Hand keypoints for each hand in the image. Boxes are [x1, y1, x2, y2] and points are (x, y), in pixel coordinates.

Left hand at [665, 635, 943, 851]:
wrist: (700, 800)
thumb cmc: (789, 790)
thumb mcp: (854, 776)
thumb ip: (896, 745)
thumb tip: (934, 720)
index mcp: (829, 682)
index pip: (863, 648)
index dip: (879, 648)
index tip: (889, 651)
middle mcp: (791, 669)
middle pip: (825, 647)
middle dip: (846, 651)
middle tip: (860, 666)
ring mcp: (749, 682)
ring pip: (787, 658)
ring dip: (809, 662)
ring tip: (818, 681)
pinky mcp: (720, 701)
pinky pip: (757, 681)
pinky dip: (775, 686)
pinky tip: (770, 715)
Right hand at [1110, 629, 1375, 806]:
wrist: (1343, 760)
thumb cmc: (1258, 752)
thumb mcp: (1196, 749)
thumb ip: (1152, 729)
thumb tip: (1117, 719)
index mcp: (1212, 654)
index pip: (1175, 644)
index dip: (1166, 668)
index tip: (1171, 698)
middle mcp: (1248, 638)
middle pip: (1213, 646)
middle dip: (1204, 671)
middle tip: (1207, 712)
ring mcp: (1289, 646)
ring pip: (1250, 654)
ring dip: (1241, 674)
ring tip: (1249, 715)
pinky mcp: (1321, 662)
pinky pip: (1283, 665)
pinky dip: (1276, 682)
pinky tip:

Work to be completed: Please copy the whole of the material exactly as written.

Output of the task:
Hand keypoints for each hand in the image. Boxes are [x1, y1, x2, y2] and points are (x, y), in pixel coordinates.

Left hand at [665, 635, 943, 851]:
wrist: (700, 800)
thumb cmc: (789, 790)
thumb mcp: (854, 776)
thumb ip: (896, 745)
thumb tip: (934, 720)
index mcp: (829, 682)
index pip: (863, 648)
index dip: (879, 648)
index tip: (889, 651)
middle mcp: (791, 669)
middle pip: (825, 647)
middle dip: (846, 651)
middle tip: (860, 666)
ring mcp: (749, 682)
ring pip: (787, 658)
ring dip: (809, 662)
ring tip: (818, 681)
pinky mcp: (720, 701)
pinky pip: (757, 681)
pinky dip: (775, 686)
pinky tip: (770, 715)
Right hand at [1110, 629, 1375, 806]:
wrist: (1343, 760)
thumb cmc: (1258, 752)
thumb mcp: (1196, 749)
thumb ip: (1152, 729)
thumb tip: (1117, 719)
index mcp: (1212, 654)
index pip: (1175, 644)
index dip: (1166, 668)
index tip: (1171, 698)
middle mcp: (1248, 638)
middle pip: (1213, 646)
middle dip: (1204, 671)
middle tip: (1207, 712)
ring mcp: (1289, 646)
ring pip: (1250, 654)
ring dip: (1241, 674)
ring tip: (1249, 715)
pinky mcp: (1321, 662)
pinky pip: (1283, 665)
pinky dip: (1276, 682)
pinky tip:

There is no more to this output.